Le film est assez mal vu dans le Japon actuel car il manifeste des tendances communisantes et constitue une charge dévastatrice contre le militarisme et l'impérialisme nippon. N'ayez pas peur de la durée et plongez dans ce terrible voyage au bout de l'enfer.
un film démesuré...
le film de la démesure...
trop long, trop beau,trop tragique,trop d'émotions...
ce que je veux dire par la c'est que ce film-fleuve est comme une sorte de défi pour le spectateur:
il l'entraine devant tant de choses qu'on se demande si finalement tout ca n'aurait pas mieux fait d'etre racourci...
en effet "harakiri" est un choc par exemple.
"la condition de l'homme" est un choc aussi à sa facon,mais avec les 3, ca fait quand même trop...

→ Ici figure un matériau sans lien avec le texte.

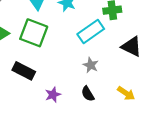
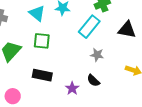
green square: (34, 33) -> (42, 41), size x0.7
black semicircle: (88, 94) -> (93, 81), moved

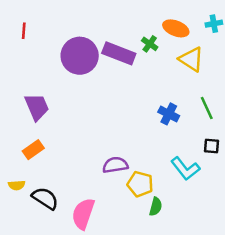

en fait, c'est un film paradoxal:
c'est génial, parce que c'est mégalo et c'est imparfait,parce que justement trop mégalo....
mais ne boudons pas notre plaisir,on est en présence d'un chef d'oeuvre et d'un monument du cinéma,ca vaut bien de donner de nous même pendant ces près de 9h...
Conditionné
Adapté du roman de Junpei Gomikawa et enhancé de larges parts autobiographiques par le réalisateur, le film-fleuve que constituent les trois parties de "La Condition Humaine" est un regard acerbe posé sur la mentalité japonaise.
Dénonçant une nouvelle fois le côté obscur de son propre peuple, Kobayashi retrace ici leur comportement particulièrement intransigeant durant la Seconde Guerre Mondiale.
Le personnage principal est un jeune utopiste naïf, croyant pouvoir améliorer les conditions de travail et d'emprisonnement de prisonniers de guerre chinois. A moitié chinois lui-même, il est considéré comme un étranger, voire un traître par ses propres congénères et ses idées progressistes ne vont surtout pas aider son acceptation.
Cherchant à faire le bien, il sera également rejeté par les prisonniers chinois, qui ne voient en lui qu'un japonais.
Kobayashi ne connait pas de limites dans son dénonçiation : ses compatriotes y sont présentés comme des bêtes féroces sans aucune humanité, ne pensant qu'à leurs propres profits et abusant de leur situation de vainqueur (momentané). Perides, hypocrites, violents, plusieurs scènes clé témoignent de la cruauté de leurs actes et resterotn dans la mémoire comme autant de morceaux de bravoure. Un chien négligemment sacrifié pour prouver l'efficacité de l'installation éléctrique; le suicide d'un des personnages chinois; l'arrivée des prisonniers se ruant sur le peu à manger et la scène de la décapitation sont réellement impressionants.
Incomparable à d'autres réalisateurs, le film impressionne par sa maîtrise d'un tel projet monumental, son audace visuelle et narrative de son époque et la dénonciation osée de son pays. Il faudra attendre la fin des années '60s - et l'arrivée de jeunes réalisateurs, tels qu'Oshima - pour retrouver de tels brulôts féroces contre son propre pays; c'est dire à quel point ce film était en avance sur son temps et s'impose immédiatement comme un classique à découvrir d'urgence.